No, that’s because I connected the reed to GND, hence voltage is negative when when the switch closes. This is described here:

if you are connecting the reed switch from GPIO to GND, LOW will mean the door is closed so you won’t need to invert the pin.

Correct, but now that you are saying this I notice something: the function PulseMeterSensor::loop() (line 44) is not happening at the same time as the edge detection in the code (line 57).

I wonder if that could be the problem.

In any case, the fact the pulse_meter is incremented on falling edge means the total should not increment at the same time as the total of the binary_sensor, it should be delayed, which is not at all what I’m seeing in the graph. That would align with the fact that the total is incremented before the falling edge, which is what I pointed to earlier.

The 3400ms is for the pulse_meter, not for the binary_sensor. Hence if anything is being debounced, pulse_meter is the one that should end up with less pulses. There is no debouncing on the binary_sensor because I wanted to be certain to see everything, even the noise.

Since then I actually added this to binary_sensor to see if debouncing would bring down the binary_sensor to the level of the pulse_meter, but it did not.

    filters:
      - delayed_on_off:
          time_on: 200ms
          time_off: 200ms

In summary, I wonder if there isn’t a logic issue in the pulse_meter code whereby the total is incremented twice for one pulse when certain conditions are met.
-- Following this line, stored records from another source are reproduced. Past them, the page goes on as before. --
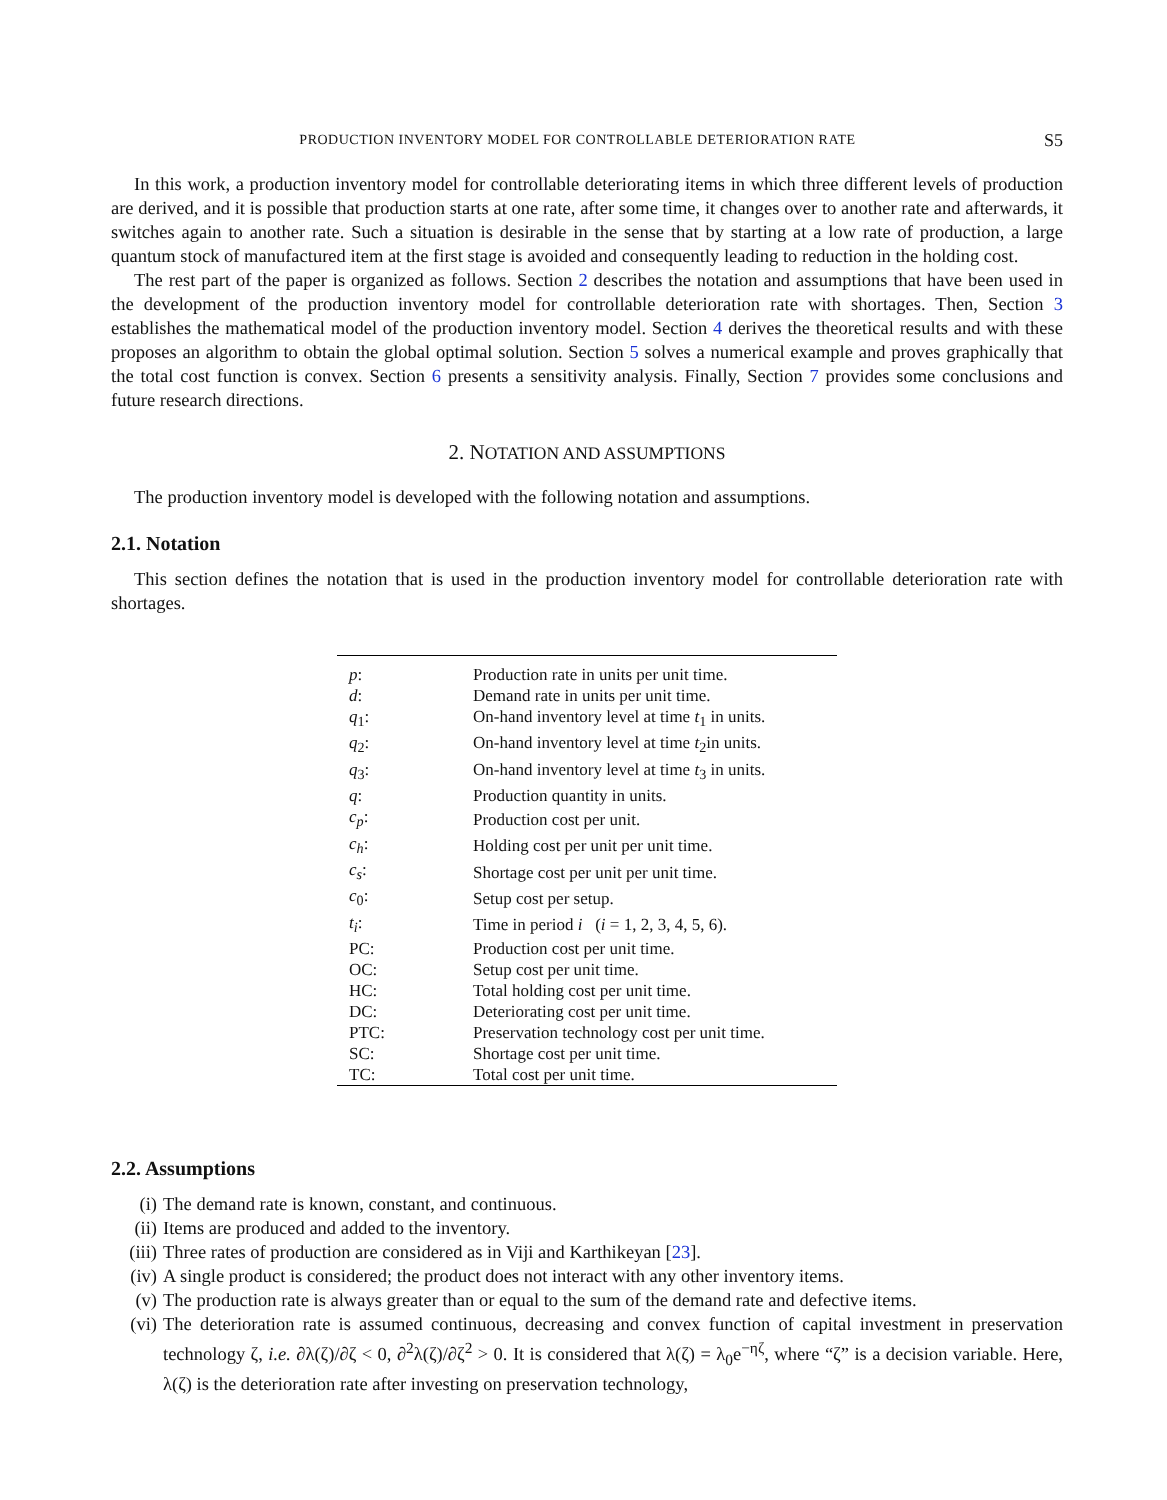PRODUCTION INVENTORY MODEL FOR CONTROLLABLE DETERIORATION RATE S5
In this work, a production inventory model for controllable deteriorating items in which three different levels of production are derived, and it is possible that production starts at one rate, after some time, it changes over to another rate and afterwards, it switches again to another rate. Such a situation is desirable in the sense that by starting at a low rate of production, a large quantum stock of manufactured item at the first stage is avoided and consequently leading to reduction in the holding cost.
The rest part of the paper is organized as follows. Section 2 describes the notation and assumptions that have been used in the development of the production inventory model for controllable deterioration rate with shortages. Then, Section 3 establishes the mathematical model of the production inventory model. Section 4 derives the theoretical results and with these proposes an algorithm to obtain the global optimal solution. Section 5 solves a numerical example and proves graphically that the total cost function is convex. Section 6 presents a sensitivity analysis. Finally, Section 7 provides some conclusions and future research directions.
2. NOTATION AND ASSUMPTIONS
The production inventory model is developed with the following notation and assumptions.
2.1. Notation
This section defines the notation that is used in the production inventory model for controllable deterioration rate with shortages.
| p : | Production rate in units per unit time. |
| d : | Demand rate in units per unit time. |
| q<sub>1</sub>: | On-hand inventory level at time t<sub>1</sub> in units. |
| q<sub>2</sub>: | On-hand inventory level at time t<sub>2</sub>in units. |
| q<sub>3</sub>: | On-hand inventory level at time t<sub>3</sub> in units. |
| q : | Production quantity in units. |
| c<sub>p</sub> : | Production cost per unit. |
| c<sub>h</sub> : | Holding cost per unit per unit time. |
| c<sub>s</sub> : | Shortage cost per unit per unit time. |
| c<sub>0</sub>: | Setup cost per setup. |
| t<sub>i</sub> : | Time in period i ( i = 1, 2, 3, 4, 5, 6). |
| PC: | Production cost per unit time. |
| OC: | Setup cost per unit time. |
| HC: | Total holding cost per unit time. |
| DC: | Deteriorating cost per unit time. |
| PTC: | Preservation technology cost per unit time. |
| SC: | Shortage cost per unit time. |
| TC: | Total cost per unit time. |
2.2. Assumptions
(i) The demand rate is known, constant, and continuous.
(ii) Items are produced and added to the inventory.
(iii) Three rates of production are considered as in Viji and Karthikeyan [23].
(iv) A single product is considered; the product does not interact with any other inventory items.
(v) The production rate is always greater than or equal to the sum of the demand rate and defective items.
(vi) The deterioration rate is assumed continuous, decreasing and convex function of capital investment in preservation technology ζ, i.e. ∂λ(ζ)/∂ζ < 0, ∂<sup>2</sup>λ(ζ)/∂ζ<sup>2</sup> > 0. It is considered that λ(ζ) = λ<sub>0</sub>e<sup>−ηζ</sup>, where “ζ” is a decision variable. Here, λ(ζ) is the deterioration rate after investing on preservation technology,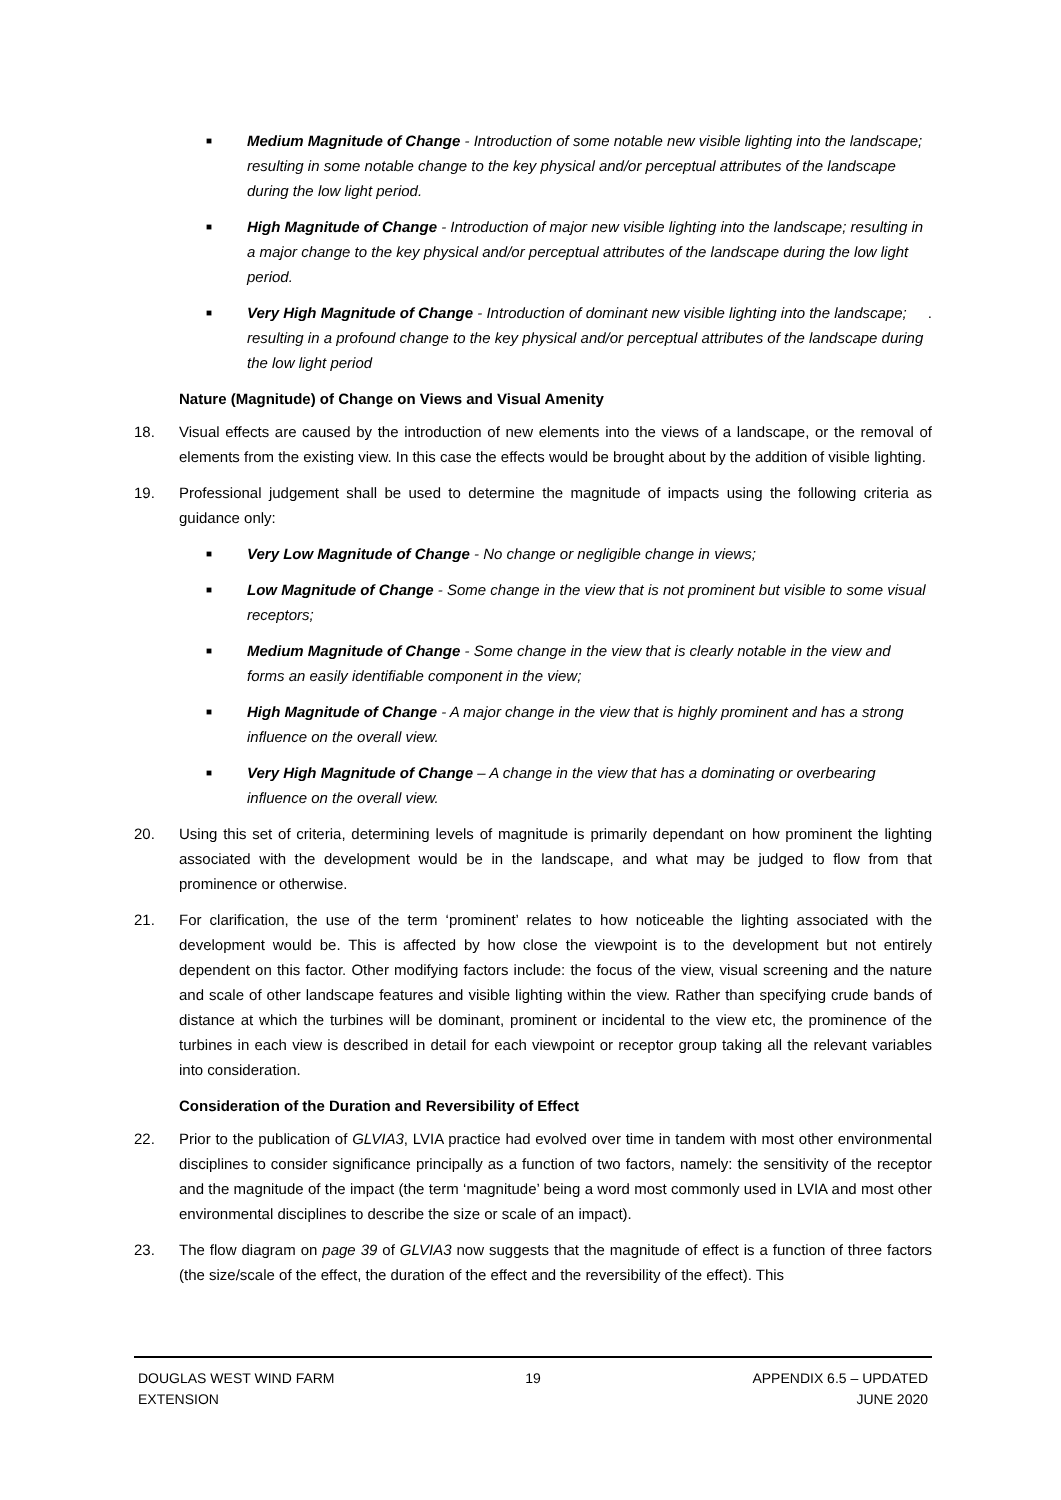■ Medium Magnitude of Change - Introduction of some notable new visible lighting into the landscape; resulting in some notable change to the key physical and/or perceptual attributes of the landscape during the low light period.
■ High Magnitude of Change - Introduction of major new visible lighting into the landscape; resulting in a major change to the key physical and/or perceptual attributes of the landscape during the low light period.
■ Very High Magnitude of Change - Introduction of dominant new visible lighting into the landscape; resulting in a profound change to the key physical and/or perceptual attributes of the landscape during the low light period.
Nature (Magnitude) of Change on Views and Visual Amenity
18. Visual effects are caused by the introduction of new elements into the views of a landscape, or the removal of elements from the existing view. In this case the effects would be brought about by the addition of visible lighting.
19. Professional judgement shall be used to determine the magnitude of impacts using the following criteria as guidance only:
■ Very Low Magnitude of Change - No change or negligible change in views;
■ Low Magnitude of Change - Some change in the view that is not prominent but visible to some visual receptors;
■ Medium Magnitude of Change - Some change in the view that is clearly notable in the view and forms an easily identifiable component in the view;
■ High Magnitude of Change - A major change in the view that is highly prominent and has a strong influence on the overall view.
■ Very High Magnitude of Change – A change in the view that has a dominating or overbearing influence on the overall view.
20. Using this set of criteria, determining levels of magnitude is primarily dependant on how prominent the lighting associated with the development would be in the landscape, and what may be judged to flow from that prominence or otherwise.
21. For clarification, the use of the term ‘prominent’ relates to how noticeable the lighting associated with the development would be. This is affected by how close the viewpoint is to the development but not entirely dependent on this factor. Other modifying factors include: the focus of the view, visual screening and the nature and scale of other landscape features and visible lighting within the view. Rather than specifying crude bands of distance at which the turbines will be dominant, prominent or incidental to the view etc, the prominence of the turbines in each view is described in detail for each viewpoint or receptor group taking all the relevant variables into consideration.
Consideration of the Duration and Reversibility of Effect
22. Prior to the publication of GLVIA3, LVIA practice had evolved over time in tandem with most other environmental disciplines to consider significance principally as a function of two factors, namely: the sensitivity of the receptor and the magnitude of the impact (the term ‘magnitude’ being a word most commonly used in LVIA and most other environmental disciplines to describe the size or scale of an impact).
23. The flow diagram on page 39 of GLVIA3 now suggests that the magnitude of effect is a function of three factors (the size/scale of the effect, the duration of the effect and the reversibility of the effect). This
DOUGLAS WEST WIND FARM
EXTENSION
19 APPENDIX 6.5 – UPDATED
JUNE 2020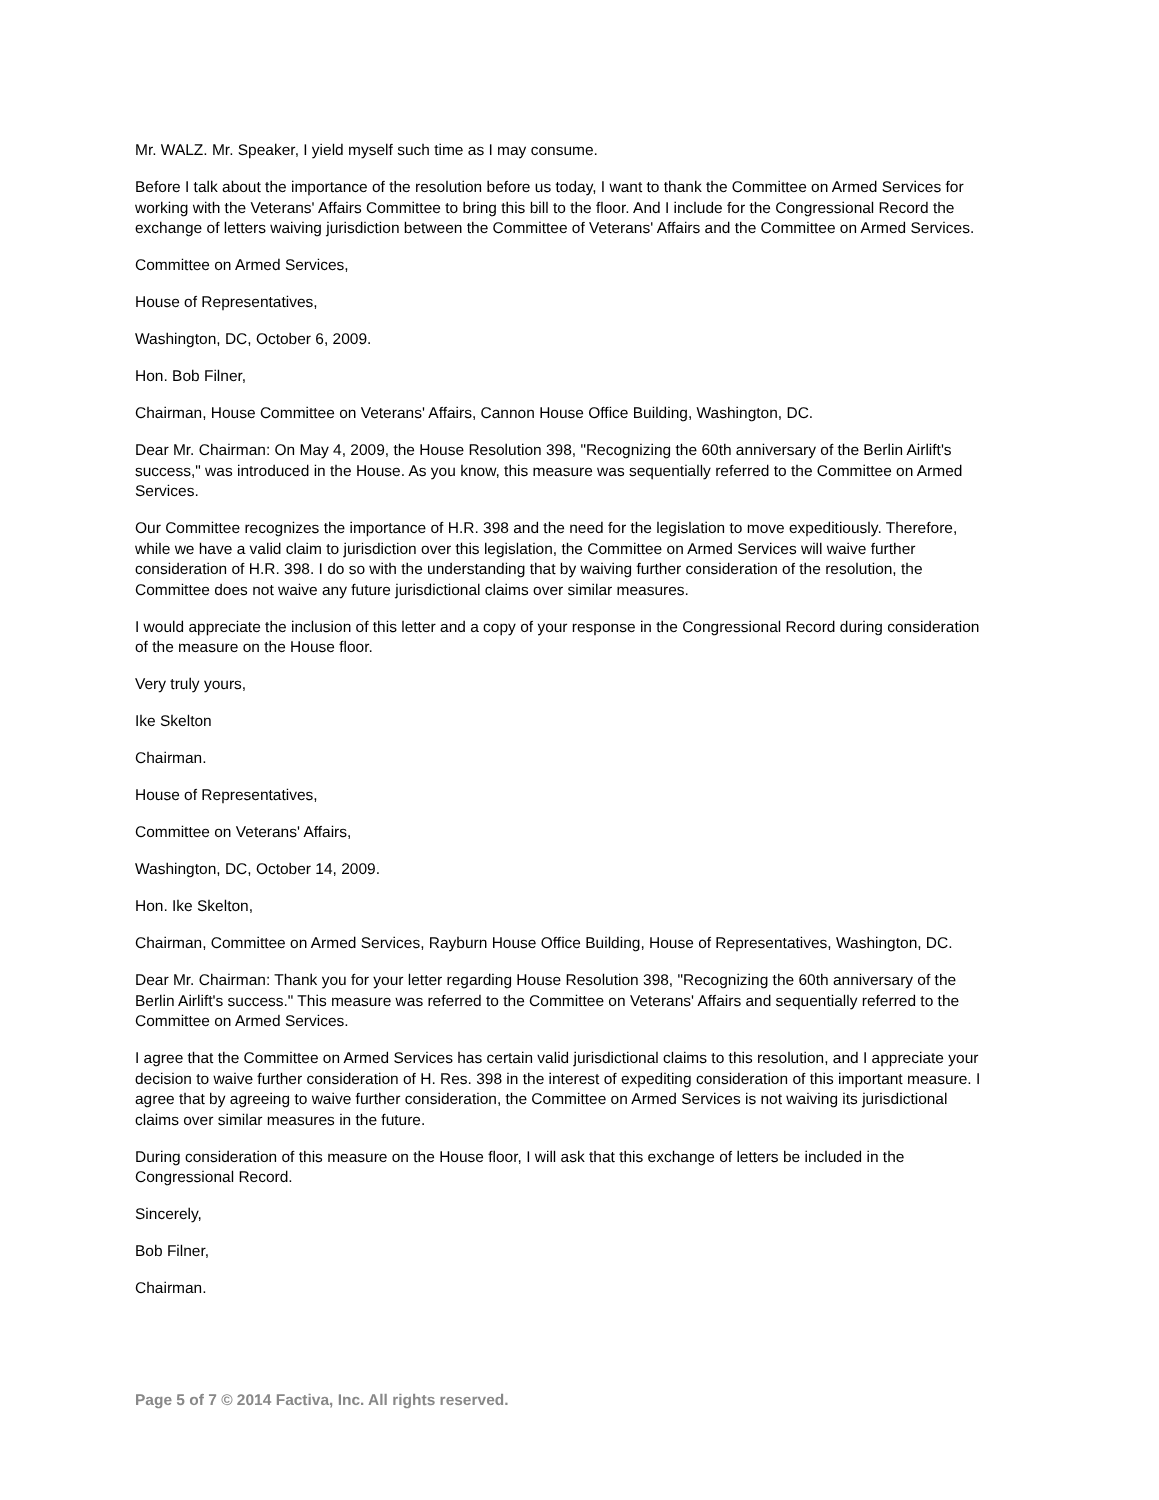Mr. WALZ. Mr. Speaker, I yield myself such time as I may consume.
Before I talk about the importance of the resolution before us today, I want to thank the Committee on Armed Services for working with the Veterans' Affairs Committee to bring this bill to the floor. And I include for the Congressional Record the exchange of letters waiving jurisdiction between the Committee of Veterans' Affairs and the Committee on Armed Services.
Committee on Armed Services,
House of Representatives,
Washington, DC, October 6, 2009.
Hon. Bob Filner,
Chairman, House Committee on Veterans' Affairs, Cannon House Office Building, Washington, DC.
Dear Mr. Chairman: On May 4, 2009, the House Resolution 398, "Recognizing the 60th anniversary of the Berlin Airlift's success," was introduced in the House. As you know, this measure was sequentially referred to the Committee on Armed Services.
Our Committee recognizes the importance of H.R. 398 and the need for the legislation to move expeditiously. Therefore, while we have a valid claim to jurisdiction over this legislation, the Committee on Armed Services will waive further consideration of H.R. 398. I do so with the understanding that by waiving further consideration of the resolution, the Committee does not waive any future jurisdictional claims over similar measures.
I would appreciate the inclusion of this letter and a copy of your response in the Congressional Record during consideration of the measure on the House floor.
Very truly yours,
Ike Skelton
Chairman.
House of Representatives,
Committee on Veterans' Affairs,
Washington, DC, October 14, 2009.
Hon. Ike Skelton,
Chairman, Committee on Armed Services, Rayburn House Office Building, House of Representatives, Washington, DC.
Dear Mr. Chairman: Thank you for your letter regarding House Resolution 398, "Recognizing the 60th anniversary of the Berlin Airlift's success." This measure was referred to the Committee on Veterans' Affairs and sequentially referred to the Committee on Armed Services.
I agree that the Committee on Armed Services has certain valid jurisdictional claims to this resolution, and I appreciate your decision to waive further consideration of H. Res. 398 in the interest of expediting consideration of this important measure. I agree that by agreeing to waive further consideration, the Committee on Armed Services is not waiving its jurisdictional claims over similar measures in the future.
During consideration of this measure on the House floor, I will ask that this exchange of letters be included in the Congressional Record.
Sincerely,
Bob Filner,
Chairman.
Page 5 of 7 © 2014 Factiva, Inc. All rights reserved.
Something is very off with pulse_meter somehow, I really cannot understand what is happening:

Increasing both on rising and falling edge:

Extraneous pulse at the end:

Random pulses out of nowhere:

Update:

I changed internal_filter_mode from EDGE to PULSE (and changed value from 3400ms to 200ms) and added a debounce: 400ms filter to the total of the pulse_meter, and now I’m getting too little pulses.

Now I see things like this: pulse_meter total is missing a pulse which is completely normal according to binary_sensor total count. It’s above 900ms wide, hence I don’t see how it could be mistakenly debounced, it’s the same size as all pulses before and after. It gets more and more confusing (at least for me), it seems random, which I would then attribute to the reed switch, but the binary_sensor is doing just fine and counting pulses very accurately, so that cannot be it.

My current impression of pulse_meter is that it’s unreliable, simply put.

I am using pulse_meter to capture electric usage off the flashing led on my electric meter and the usage is ever so slightly over what the smart meter readings from my supplier say.
I have tried a number of different things with exactly the same result.
I will now try using a binary sensor and compare.

After adding the PR 6126, I am now down to 0.3% deviation (too many pulses) with pulse_meter. Still a mystery why.

My readings are 0.5% over, what is PR 6126 ?

Sorry, I’m on mobile.

This one: Check for missed pulse_meter ISRs in the main loop by TrentHouliston · Pull Request #6126 · esphome/esphome · GitHub

You can add it like this:

external_components:
  - source: github://pr#6126
    components: [ pulse_meter ]

before adding it I add more like 1% missing pulses, now it’s 0.3% too much. So it’s better, but still a mystery to me how it can fail, because the pulses are very clean and super regular in my case…

Thanks for the reply, I’ll add that in and see how it goes.